My additional song today is ‘If I Can Dream’.
I dedicate my song today to any parent and child who are missing seeing each other due to the lockdown situation in our country caused by the Coronavirus pandemic outbreak.
Lockdown is particularly hard to endure if you are living on your own as four of my five children do. All my children are aged between 35 and 45 years of age. Only my son James is married with a family and living in France.
William lives in Australia and his nomadic lifestyle makes him more dangerous than most with his constant and extensive travel. Adam has worked in Care Homes for at least a decade and has personally nursed and attended to several residents who have contracted Coronavirus. Adam is invariably working 12-hour shifts and is genuinely fearful for his own continued safety but is totally committed to his work. My son, Matthew works in a food processing factory in Barnsley and finds it impossible to maintain a social distance between himself and other workmates throughout his shift, but needs to work. My daughter, Rebecca lives in London. She is presently working from home and told me on the phone last night that the only place she has been outside the house during the past two months is to the bin. Rebecca has had asthma all her life and is also in a vulnerable category of person.
Most of my regular post readers will know that I am aged 77 years, I have three body cancers (blood, skin and rectal cancers). My blood cancer is incurable and robs me of any effective immune system. Ironically, what all people confined to their homes or hospital during the present lockdown across the country are currently experiencing, I have experienced for nine months each year for six of the past seven years.

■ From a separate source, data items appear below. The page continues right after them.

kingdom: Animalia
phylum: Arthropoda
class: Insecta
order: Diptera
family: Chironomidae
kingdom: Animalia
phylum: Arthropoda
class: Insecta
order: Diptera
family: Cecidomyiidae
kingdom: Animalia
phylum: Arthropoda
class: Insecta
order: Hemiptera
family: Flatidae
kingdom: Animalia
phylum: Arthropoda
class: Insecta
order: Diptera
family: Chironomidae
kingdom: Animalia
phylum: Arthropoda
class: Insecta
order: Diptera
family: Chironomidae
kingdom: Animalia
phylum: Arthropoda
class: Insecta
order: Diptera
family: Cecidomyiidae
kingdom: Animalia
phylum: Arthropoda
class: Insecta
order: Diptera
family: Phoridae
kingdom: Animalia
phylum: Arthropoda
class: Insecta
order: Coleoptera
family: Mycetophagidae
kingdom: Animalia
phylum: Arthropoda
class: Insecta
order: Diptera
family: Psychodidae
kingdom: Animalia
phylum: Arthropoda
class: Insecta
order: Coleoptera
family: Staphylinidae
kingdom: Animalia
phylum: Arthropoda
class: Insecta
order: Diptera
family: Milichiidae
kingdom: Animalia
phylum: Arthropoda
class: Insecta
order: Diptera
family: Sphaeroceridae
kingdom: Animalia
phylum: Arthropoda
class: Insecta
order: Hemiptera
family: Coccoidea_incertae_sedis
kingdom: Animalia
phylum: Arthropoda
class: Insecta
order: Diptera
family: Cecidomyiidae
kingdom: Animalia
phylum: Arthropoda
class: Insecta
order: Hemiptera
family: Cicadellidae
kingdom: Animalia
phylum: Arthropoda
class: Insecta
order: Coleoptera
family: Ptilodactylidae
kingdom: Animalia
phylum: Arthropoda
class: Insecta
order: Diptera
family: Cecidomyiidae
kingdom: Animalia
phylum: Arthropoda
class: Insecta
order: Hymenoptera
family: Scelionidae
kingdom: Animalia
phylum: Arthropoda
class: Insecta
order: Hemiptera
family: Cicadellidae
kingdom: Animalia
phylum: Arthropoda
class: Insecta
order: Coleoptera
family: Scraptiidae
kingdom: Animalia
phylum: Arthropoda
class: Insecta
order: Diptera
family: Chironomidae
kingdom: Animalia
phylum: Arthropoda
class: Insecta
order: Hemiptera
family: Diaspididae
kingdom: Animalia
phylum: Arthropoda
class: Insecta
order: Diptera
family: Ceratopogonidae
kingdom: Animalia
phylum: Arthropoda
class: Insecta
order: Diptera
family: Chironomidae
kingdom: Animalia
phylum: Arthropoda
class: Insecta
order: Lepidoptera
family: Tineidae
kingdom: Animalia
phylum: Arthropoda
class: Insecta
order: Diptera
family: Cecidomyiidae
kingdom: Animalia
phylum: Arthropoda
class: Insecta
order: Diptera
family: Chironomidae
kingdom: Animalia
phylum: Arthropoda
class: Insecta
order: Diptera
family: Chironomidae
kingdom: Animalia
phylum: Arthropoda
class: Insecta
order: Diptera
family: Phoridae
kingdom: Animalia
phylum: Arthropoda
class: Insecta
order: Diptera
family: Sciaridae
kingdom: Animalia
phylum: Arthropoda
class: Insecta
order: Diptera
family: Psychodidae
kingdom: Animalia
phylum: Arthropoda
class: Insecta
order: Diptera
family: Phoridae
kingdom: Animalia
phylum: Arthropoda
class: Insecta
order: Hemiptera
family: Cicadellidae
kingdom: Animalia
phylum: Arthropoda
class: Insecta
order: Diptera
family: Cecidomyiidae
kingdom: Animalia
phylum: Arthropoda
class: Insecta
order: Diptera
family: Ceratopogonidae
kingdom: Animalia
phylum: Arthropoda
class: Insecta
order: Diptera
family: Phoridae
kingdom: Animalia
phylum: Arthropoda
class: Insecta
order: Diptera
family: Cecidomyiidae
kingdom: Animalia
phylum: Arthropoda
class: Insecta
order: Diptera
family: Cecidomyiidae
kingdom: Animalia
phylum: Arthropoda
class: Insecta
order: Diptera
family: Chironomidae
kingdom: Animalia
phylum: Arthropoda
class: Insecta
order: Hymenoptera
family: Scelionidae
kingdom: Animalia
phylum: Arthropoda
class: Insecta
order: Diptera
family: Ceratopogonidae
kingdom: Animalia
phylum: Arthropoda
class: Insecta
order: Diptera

I, spoke with my daughter Rebecca on the phone last night and she sounded most unhappy, a bit depressed, and is generally fed up with the current lockdown situation and pervasive killer virus. Rebecca is my only daughter and she visits me the more often than any of my other children. She loves having a weekend from Friday until Sunday night staying at our house with me and Sheila every few months. We usually play rummy and invariably, I win! In fact, the spare room where Becky sleeps is called ‘Becky’s Room’ by me and Sheila whenever we are describing it.
When we spoke on the telephone last night, Rebecca was highly disappointed with my response. She has been confined to the house and her own company for the past two months and hasn’t visited me since last Christmas. She believes that the current relaxation of the lockdown and the planned return to school and work for many parents and children will bring about a second wave of the virus increase around mid-summer; effectively putting the country back into full lockdown where we started off. So she was planning to beat a possible feared 'second wave’ of the virus and visit me and Sheila for a weekend in June. I had to stress on her that wasn’t possible, given my age and category of vulnerability, and without sounding alarmist, that it might even be early next year before my category of person is no longer confined to the house, with no visitors allowed inside the house meanwhile.
My daughter was very disappointed and found this hard to accept. We both finished up having a weep. In fact, I only managed to get two hours of sleep last night. Rebecca knows that I love her to bits, as I know she does me also.
My most pressing dream now is to see my children again. Given my own health issues, I can only hope that my time is not called by the heavenly boatmen ‘to come back in’ without ever seeing any of my children again. I do not believe that will be the case, but I have enough realism about me to know that even the luckiest of cats only have nine lives to spend, and since I was born, I have now used up all nine of mine.
’Oh, If only I could give all my children a hug and a great big kiss? It is rare that I allow a low mood to overcome me, but even the strong have to bend with the weight of sadness occasionally or risk breaking the back of continued wellbeing. Please God, keep all our children, grandchildren and all family members safe from this deadly virus, and that the time will soon come when we are all able to safely meet again in a family setting once more.